**WHAT IS EXPECTED:** Reproduce the data below word for word, starting at the line that contains "Best Bird Bath Materials: Which to Choose" and ending at the line that contains "Players can experience all-new innovations", with both of those lines included.

(DATA EXCERPTS Opens)

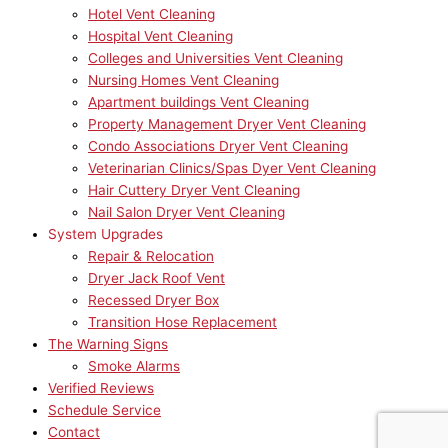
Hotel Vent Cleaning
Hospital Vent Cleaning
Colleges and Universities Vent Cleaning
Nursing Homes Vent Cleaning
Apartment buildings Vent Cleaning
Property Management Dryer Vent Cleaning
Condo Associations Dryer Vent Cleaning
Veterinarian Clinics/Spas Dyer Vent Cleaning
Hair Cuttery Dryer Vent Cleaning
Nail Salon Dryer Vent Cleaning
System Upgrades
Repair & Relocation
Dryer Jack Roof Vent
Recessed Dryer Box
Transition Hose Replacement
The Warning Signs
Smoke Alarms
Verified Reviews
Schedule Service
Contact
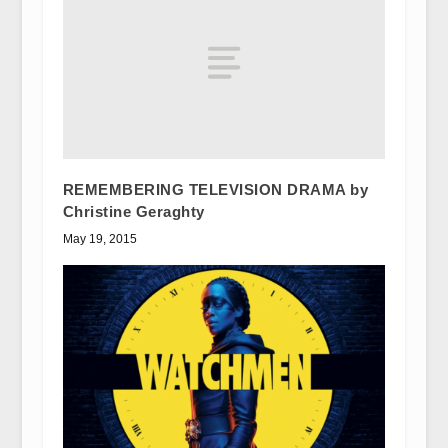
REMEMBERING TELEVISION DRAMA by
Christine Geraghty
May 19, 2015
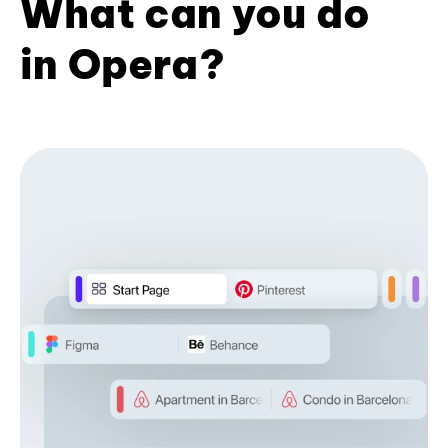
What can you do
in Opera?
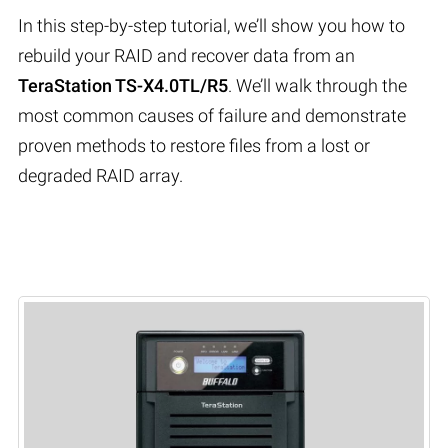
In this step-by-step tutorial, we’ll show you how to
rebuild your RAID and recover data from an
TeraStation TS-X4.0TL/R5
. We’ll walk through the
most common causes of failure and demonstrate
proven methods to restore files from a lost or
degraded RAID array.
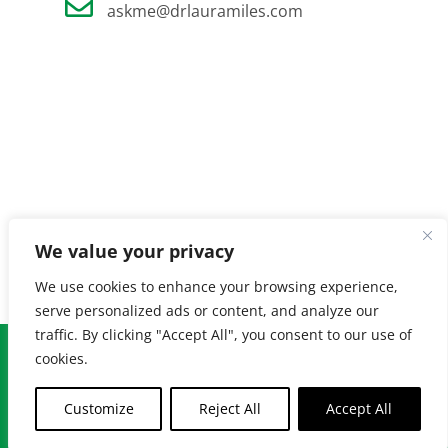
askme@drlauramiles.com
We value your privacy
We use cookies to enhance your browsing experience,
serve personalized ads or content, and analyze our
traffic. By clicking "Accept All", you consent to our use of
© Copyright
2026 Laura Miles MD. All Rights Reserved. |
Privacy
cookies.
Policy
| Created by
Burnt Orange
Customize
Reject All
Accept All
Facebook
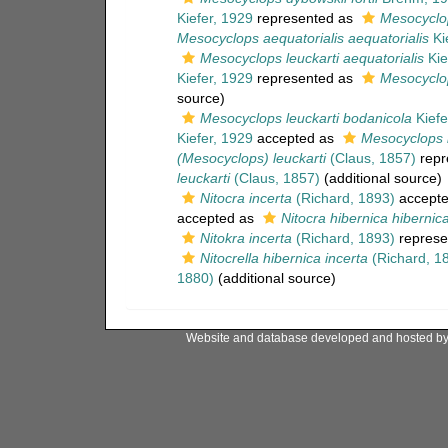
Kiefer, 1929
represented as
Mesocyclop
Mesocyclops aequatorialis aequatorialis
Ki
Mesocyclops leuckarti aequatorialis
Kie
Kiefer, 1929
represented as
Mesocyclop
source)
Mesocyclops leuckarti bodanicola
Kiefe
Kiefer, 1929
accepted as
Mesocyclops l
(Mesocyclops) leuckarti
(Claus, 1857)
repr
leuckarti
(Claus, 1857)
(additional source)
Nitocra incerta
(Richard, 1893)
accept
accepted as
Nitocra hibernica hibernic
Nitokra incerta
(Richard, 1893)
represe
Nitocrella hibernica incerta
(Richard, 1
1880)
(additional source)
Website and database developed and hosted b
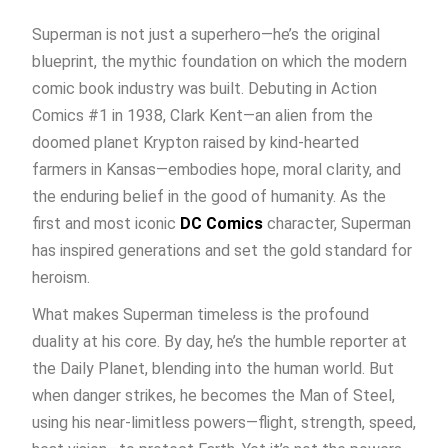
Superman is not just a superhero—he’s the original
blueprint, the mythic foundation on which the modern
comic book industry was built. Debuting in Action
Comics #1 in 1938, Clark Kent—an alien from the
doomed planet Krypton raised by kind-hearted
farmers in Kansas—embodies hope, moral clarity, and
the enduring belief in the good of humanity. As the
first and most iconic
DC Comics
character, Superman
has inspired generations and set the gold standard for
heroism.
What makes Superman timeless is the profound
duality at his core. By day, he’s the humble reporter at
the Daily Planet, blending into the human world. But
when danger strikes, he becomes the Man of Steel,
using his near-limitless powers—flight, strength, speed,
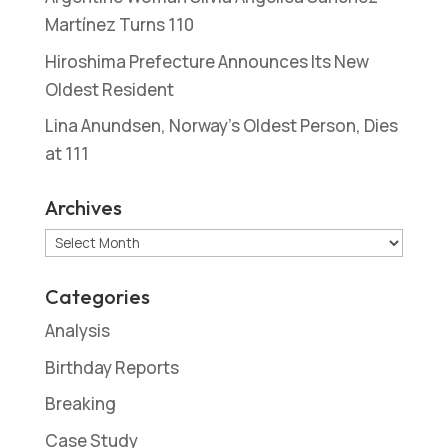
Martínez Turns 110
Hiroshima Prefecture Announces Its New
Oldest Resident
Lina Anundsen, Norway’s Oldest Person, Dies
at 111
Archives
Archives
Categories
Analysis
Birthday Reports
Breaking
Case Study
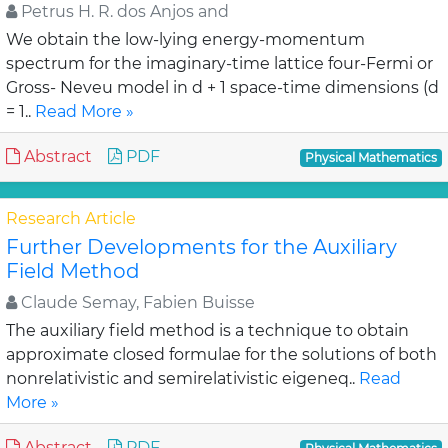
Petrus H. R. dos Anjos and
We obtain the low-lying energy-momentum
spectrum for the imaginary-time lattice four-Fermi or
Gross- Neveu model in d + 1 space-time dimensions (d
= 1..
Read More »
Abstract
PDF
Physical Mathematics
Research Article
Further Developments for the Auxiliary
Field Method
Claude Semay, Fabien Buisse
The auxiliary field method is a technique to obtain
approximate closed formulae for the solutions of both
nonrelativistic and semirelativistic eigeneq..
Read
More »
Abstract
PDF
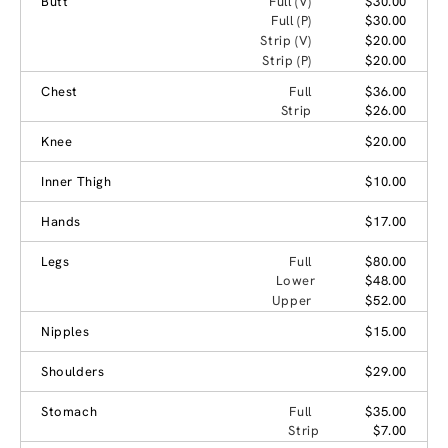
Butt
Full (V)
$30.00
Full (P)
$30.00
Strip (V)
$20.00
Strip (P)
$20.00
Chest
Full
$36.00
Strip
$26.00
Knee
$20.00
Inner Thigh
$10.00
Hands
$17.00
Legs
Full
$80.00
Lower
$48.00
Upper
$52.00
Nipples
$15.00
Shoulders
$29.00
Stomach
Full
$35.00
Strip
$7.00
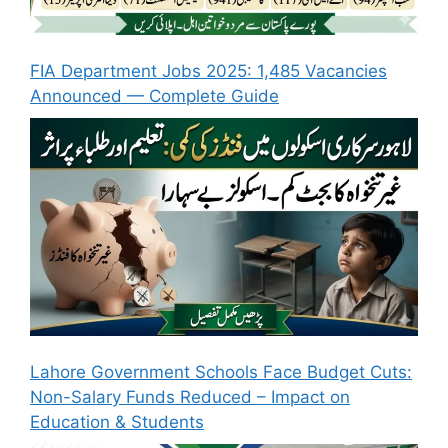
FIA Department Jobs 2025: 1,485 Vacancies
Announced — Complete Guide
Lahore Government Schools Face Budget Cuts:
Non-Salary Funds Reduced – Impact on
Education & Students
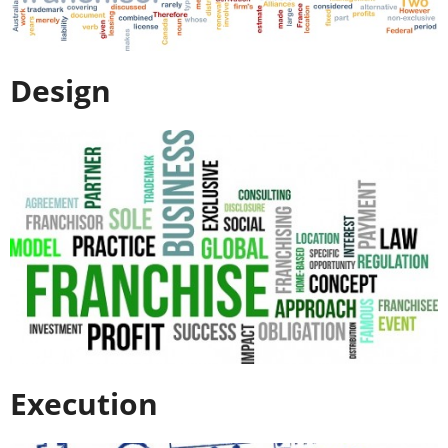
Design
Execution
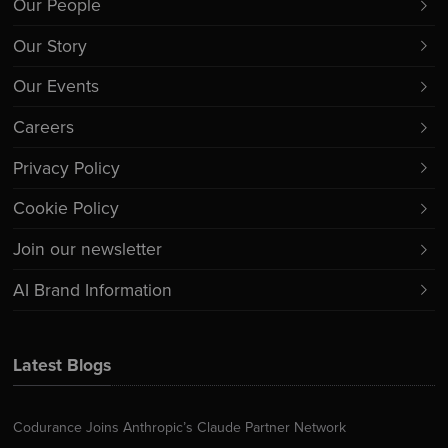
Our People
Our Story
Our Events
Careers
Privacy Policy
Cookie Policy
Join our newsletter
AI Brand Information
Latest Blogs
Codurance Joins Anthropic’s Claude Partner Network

(DATA EXCERPTS Closes)
(DATA EXCERPTS Opens)

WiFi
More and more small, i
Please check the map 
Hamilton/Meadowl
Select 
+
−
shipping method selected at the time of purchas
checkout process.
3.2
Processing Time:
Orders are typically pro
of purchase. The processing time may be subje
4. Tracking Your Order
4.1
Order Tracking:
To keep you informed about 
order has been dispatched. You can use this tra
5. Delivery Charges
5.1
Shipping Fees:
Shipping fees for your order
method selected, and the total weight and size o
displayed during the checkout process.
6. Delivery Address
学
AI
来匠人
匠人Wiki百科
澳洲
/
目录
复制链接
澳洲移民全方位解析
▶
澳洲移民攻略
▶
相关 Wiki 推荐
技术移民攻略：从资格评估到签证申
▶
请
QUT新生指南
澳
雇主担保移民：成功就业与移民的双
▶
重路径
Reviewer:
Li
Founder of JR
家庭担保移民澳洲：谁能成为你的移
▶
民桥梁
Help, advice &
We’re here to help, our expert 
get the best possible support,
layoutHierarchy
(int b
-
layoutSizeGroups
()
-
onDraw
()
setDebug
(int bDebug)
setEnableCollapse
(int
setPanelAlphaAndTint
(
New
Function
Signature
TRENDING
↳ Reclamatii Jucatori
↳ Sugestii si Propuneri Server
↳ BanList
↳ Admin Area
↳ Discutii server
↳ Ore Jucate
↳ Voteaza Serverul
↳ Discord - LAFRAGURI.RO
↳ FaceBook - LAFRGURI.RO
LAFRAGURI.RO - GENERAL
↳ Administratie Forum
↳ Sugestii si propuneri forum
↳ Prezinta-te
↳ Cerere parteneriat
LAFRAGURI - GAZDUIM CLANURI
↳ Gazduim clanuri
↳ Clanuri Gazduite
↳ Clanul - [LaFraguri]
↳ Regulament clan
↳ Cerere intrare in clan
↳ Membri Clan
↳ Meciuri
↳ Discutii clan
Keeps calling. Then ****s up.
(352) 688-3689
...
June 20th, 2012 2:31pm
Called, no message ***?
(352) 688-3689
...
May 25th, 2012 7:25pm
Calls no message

(DATA EXCERPTS Closes)
(DATA EXCERPTS Opens)

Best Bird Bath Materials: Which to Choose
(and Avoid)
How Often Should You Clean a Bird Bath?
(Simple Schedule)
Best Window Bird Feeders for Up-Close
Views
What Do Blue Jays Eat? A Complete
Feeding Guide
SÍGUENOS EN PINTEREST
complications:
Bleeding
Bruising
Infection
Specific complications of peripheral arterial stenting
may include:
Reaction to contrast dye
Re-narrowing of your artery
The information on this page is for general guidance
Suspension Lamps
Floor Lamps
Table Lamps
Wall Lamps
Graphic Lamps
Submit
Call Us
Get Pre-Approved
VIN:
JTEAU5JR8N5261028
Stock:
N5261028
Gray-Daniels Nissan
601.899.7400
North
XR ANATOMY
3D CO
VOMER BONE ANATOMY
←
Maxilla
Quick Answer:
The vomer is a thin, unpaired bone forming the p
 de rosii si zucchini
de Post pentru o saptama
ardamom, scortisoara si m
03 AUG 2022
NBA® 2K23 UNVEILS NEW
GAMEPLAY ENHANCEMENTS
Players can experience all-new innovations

(DATA EXCERPTS Closes)

**ANSWER FOR THE TASK:**
Best Bird Bath Materials: Which to Choose
(and Avoid)
How Often Should You Clean a Bird Bath?
(Simple Schedule)
Best Window Bird Feeders for Up-Close
Views
What Do Blue Jays Eat? A Complete
Feeding Guide
SÍGUENOS EN PINTEREST
complications:
Bleeding
Bruising
Infection
Specific complications of peripheral arterial stenting
may include:
Reaction to contrast dye
Re-narrowing of your artery
The information on this page is for general guidance
Suspension Lamps
Floor Lamps
Table Lamps
Wall Lamps
Graphic Lamps
Submit
Call Us
Get Pre-Approved
VIN:
JTEAU5JR8N5261028
Stock:
N5261028
Gray-Daniels Nissan
601.899.7400
North
XR ANATOMY
3D CO
VOMER BONE ANATOMY
←
Maxilla
Quick Answer:
The vomer is a thin, unpaired bone forming the p
 de rosii si zucchini
de Post pentru o saptama
ardamom, scortisoara si m
03 AUG 2022
NBA® 2K23 UNVEILS NEW
GAMEPLAY ENHANCEMENTS
Players can experience all-new innovations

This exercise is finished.